Yes/Noの意思決定を式に載せる:混合整数計画法(MIP)の定式化と解き方
はじめに
生産計画やシフト作成の現場では、「この設備を導入するか」「この人をこのシフトに入れるか」といったYes/Noの判断が必ず絡みます。生産量のような連続値だけなら線形計画法(Linear Programming; LP)で解けますが、Yes/Noの選択が入った途端、変数を0か1に制限する必要が出てきます。こうして一部の変数に整数制約を課した最適化問題を扱う枠組みが、混合整数計画法(Mixed Integer Programming; MIP)です。0-1のバイナリ変数({0,1}しか取らない変数)を使えば、設備投資の可否からトラックのルート割り当てまで、現実の制約付き意思決定を数式のまま厳密に扱えます。
対象読者:
- 数理最適化に興味があるエンジニアやデータサイエンティスト
- 経営や業務の場面で、複雑な条件下の意思決定を支援する手法を探している方
- Pythonを用いて最適化問題を解く方法を学びたい方
記事のポイント:
- MIPの定式化と、厳密解法(分枝限定法、カット平面法)の考え方
- PythonとOR-Toolsによるナップサック問題の実装
- ソルバーの計算を速くする工夫(定式化の見直し、初期解、パラメータ調整)
- サプライチェーン最適化、生産計画の自動化、価格最適化での導入事例
MIPの定式化と厳密解法
目的関数・制約条件・整数変数で問題を書く
MIPの定式化に必要な要素は3つです。最小化または最大化したい指標(コストや利益など)を線形関数で表した目的関数、「需要を満たす」「予算内に収める」といった満たすべき条件を線形の等式・不等式で書いた制約条件、そして解くべき決定変数です。決定変数の一部または全部に「整数でなければならない」という整数条件を課します。

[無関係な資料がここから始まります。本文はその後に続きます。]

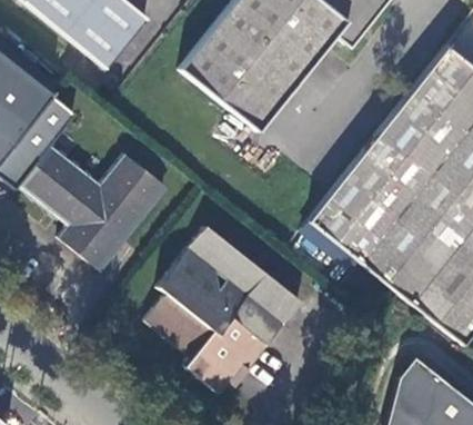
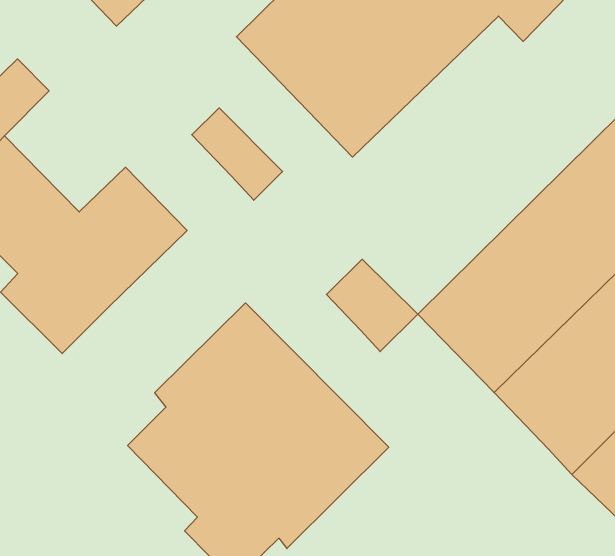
building: none -> [192,108,283,200]
building: none -> [326,259,418,352]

例えば「利益を最大化する生産計画」なら、目的関数は総利益、制約は生産能力や予算、決定変数は各製品の生産量です。もし「ある製品を生産するかしないか」のようなYes/Noの選択が含まれれば、その変数は0/1のバイナリ変数としてモデル化します。整数変数で意思決定を表せるため、純粋な線形計画では扱えない組合せ最適化的な問題(工場を建設するか否かの選択、スタッフをシフトに割り当てる問題など)も定式化できます。
分枝限定法とカット平面法
混合整数計画問題を厳密に解く代表的な手法が、分枝限定法とカット平面法です。両者を組み合わせた分枝カット法が、現在のMIPソルバーの基本戦略になっています。
分枝限定法は、解きにくい問題を小さな部分問題に分割していく手法です。まず整数制約を無視した緩和問題(通常は線形計画問題)を解き、その解が整数条件を満たしていなければ、ある整数変数について取り得る値ごとに問題を分枝します。各枝では整数制約の一部を固定した部分問題を解き、そこで得られる目的関数値の上界・下界を使って「これ以上探索しても既に得られている解より良くならない」枝を打ち切ります。この限定の操作で探索を大幅に省略できます。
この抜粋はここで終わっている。